From my limited experience with ham radio when I was a kid, I expect transmitting and receiving antennas to have lengths that are on the same order of magnitude as the wavelength, and in fact I recall having to mess around to compensate for the fact that a given antenna wouldn't be properly resonant over an entire frequency band. This also seems to match up with what we see with musical instruments, where, e.g., a saxophone's tube is half a wavelength and a clarinet's is a quarter.
For commercial FM radio with a frequency of 100 MHz, the wavelength is about 3 m, so I can believe that some of the receiving antennas I've seen are a half-wave or quarter wave. But for AM radio at 1000 kHz, the wavelength is 300 m, which is obviously not a practical length for a receiving antenna.

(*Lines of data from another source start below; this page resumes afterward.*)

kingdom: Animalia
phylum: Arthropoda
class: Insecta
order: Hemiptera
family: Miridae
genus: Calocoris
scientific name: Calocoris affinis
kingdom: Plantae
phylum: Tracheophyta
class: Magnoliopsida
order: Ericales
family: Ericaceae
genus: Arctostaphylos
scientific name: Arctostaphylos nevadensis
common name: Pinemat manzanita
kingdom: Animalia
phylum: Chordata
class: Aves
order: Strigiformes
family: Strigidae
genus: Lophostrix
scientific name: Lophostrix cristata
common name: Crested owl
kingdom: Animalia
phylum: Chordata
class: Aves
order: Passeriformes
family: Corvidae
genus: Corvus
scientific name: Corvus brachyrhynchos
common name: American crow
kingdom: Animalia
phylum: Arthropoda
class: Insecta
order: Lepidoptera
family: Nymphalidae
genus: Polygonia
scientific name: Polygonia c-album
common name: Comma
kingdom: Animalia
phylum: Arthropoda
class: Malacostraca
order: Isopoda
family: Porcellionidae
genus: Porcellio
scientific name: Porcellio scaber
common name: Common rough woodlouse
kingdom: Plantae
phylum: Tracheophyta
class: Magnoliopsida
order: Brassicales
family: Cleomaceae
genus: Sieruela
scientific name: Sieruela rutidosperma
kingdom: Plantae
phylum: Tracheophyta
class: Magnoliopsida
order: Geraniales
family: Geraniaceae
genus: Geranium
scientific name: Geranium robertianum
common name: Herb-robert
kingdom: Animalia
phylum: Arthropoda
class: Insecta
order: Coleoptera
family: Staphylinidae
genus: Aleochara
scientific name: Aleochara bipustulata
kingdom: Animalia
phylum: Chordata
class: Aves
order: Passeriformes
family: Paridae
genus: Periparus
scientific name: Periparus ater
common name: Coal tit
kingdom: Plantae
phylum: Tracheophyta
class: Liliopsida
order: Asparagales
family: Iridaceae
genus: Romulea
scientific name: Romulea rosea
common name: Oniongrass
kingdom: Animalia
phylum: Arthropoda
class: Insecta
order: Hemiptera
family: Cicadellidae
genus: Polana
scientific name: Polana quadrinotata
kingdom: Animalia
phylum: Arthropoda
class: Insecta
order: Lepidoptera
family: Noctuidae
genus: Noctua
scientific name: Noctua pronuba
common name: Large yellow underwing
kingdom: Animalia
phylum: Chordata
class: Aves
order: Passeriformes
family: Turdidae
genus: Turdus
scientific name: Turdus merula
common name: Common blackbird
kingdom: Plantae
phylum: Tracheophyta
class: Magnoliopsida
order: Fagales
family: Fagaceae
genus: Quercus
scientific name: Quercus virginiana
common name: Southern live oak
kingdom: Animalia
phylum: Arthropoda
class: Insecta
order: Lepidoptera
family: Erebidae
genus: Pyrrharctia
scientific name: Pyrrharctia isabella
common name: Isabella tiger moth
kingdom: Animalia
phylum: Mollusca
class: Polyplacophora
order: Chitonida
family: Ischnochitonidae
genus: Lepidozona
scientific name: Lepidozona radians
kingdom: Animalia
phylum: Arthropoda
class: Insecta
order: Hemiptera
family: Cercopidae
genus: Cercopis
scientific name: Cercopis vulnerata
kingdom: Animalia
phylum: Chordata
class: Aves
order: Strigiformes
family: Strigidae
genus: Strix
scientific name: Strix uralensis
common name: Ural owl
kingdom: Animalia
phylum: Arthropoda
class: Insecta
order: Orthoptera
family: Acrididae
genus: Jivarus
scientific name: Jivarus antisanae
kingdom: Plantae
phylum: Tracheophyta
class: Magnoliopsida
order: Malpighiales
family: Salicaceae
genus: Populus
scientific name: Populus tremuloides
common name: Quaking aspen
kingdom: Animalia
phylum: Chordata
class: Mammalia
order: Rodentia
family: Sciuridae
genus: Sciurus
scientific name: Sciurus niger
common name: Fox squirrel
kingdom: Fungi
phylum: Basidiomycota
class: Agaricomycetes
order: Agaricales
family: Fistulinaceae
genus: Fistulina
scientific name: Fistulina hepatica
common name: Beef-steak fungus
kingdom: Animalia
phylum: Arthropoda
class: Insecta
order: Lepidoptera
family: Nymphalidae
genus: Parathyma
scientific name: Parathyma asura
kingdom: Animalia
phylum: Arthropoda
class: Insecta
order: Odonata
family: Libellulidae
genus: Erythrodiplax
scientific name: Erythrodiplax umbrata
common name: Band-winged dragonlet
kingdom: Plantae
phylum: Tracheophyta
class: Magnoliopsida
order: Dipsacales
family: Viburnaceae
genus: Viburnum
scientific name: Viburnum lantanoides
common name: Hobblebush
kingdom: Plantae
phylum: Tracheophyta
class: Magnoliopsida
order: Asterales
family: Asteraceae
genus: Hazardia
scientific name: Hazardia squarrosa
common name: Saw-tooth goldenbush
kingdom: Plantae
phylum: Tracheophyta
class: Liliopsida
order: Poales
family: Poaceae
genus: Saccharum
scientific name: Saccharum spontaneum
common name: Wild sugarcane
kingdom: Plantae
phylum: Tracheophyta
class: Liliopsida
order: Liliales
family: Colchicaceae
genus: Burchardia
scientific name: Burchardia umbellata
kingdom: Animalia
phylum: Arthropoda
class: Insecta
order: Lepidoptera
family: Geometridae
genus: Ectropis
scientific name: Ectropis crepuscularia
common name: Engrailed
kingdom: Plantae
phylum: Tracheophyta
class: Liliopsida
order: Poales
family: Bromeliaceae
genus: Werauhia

Can anyone explain this in physics terms, hopefully without making me break out my copy of Jackson and wade through pages of spherical harmonics? Does AM reception suffer from the length mismatch, e.g., by being less efficient? Does it benefit from it because it's so far off resonance that the frequency response is even across the whole band? Is there a dipole approximation that's valid for AM only? For both AM and FM? If the sensitivity is suppressed for the too-short antenna, is there some simple way to estimate the suppression factor, e.g., by assuming a Breit-Wigner shape for a resonance?
This question touched on this issue, but only tangentially, and the answers actually seem inconsistent with the observed facts about AM. Also related but not identical: Radio communication and antennas
Best Answer
http://www.antenna-theory.com/antennas/shortdipole.php is a website with useful info., including formulas.
To oversimplify, it seems to say that once the antenna is a tenth or less of the wavelength, the exact ratios don't matter so much. The antenna is inefficient, but it works for both sending and receiving. If you can detect the signal, of course you can amplify it as much as you want.